- Developer: Ultrasoft
- Publishers: NA: Broderbund; EU: Ariolasoft;
- Designers: Alan Clark Christopher Anson Margaret Anson
- Platforms: Apple II, Atari 8-bit, Commodore 64
- Release: 1982: Apple 1984: Atari, C64
- Genres: Interactive fiction, Adventure

= The Mask of the Sun =

1982 video game

The Mask of the Sun is a graphical adventure game for the Apple II developed by Ultrasoft and published in 1982 in North America by Broderbund and in Europe by Ariolasoft. Versions for the Atari 8-bit computers and Commodore 64 were released in 1984.

Gameplay screenshot (Atari 8-bit)

The hero is Mac Steele, an archaeologist who needs to find the Mask of the Sun in order to obtain an antidote to a poison that afflicts him from an artifact that he found. The game mostly takes place in Mexico in the Aztec ruins. Gameplay is text-based; however there are some graphics, including simple animations.

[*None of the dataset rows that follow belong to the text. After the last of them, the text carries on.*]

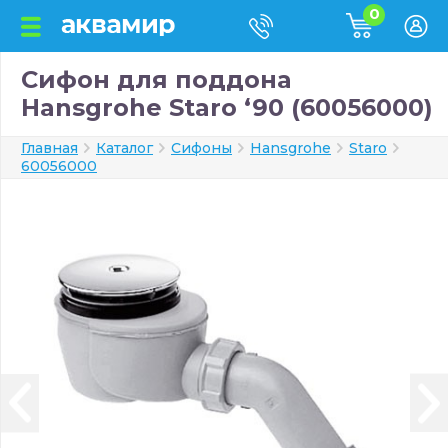
0
Сифон для поддона
Hansgrohe Staro ‘90 (60056000)
Главная
Каталог
Сифоны
Hansgrohe
Staro
60056000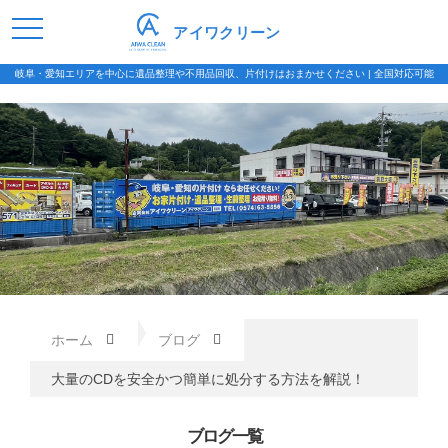
アイワクリーン
岐阜・愛知エリアを中心に遺品整理や不用品回収、片付けはおまかせください | 全国対応可能
ホーム
ブログ
大量のCDを安全かつ簡単に処分する方法を解説！
ブログ一覧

A sequel, The Serpent's Star, was developed by Ultrasoft and published in 1983 by Broderbund.

== Reception ==
Softline in 1983 noted the "innovative" animation and "excellent, detailed" graphics, and called the puzzles "very good". The magazine concluding that "The Mask of the Sun is a very good graphics adventure for the average to good adventurer". Ahoy! in 1984 liked Mask of the Suns graphics and vocabulary but noted long load times and low level of difficulty, stating that even novice adventurers would be able to finish the game "within a couple of weeks". Antic called Mask of the Suns graphics "absolutely superb" and the gameplay "excellent".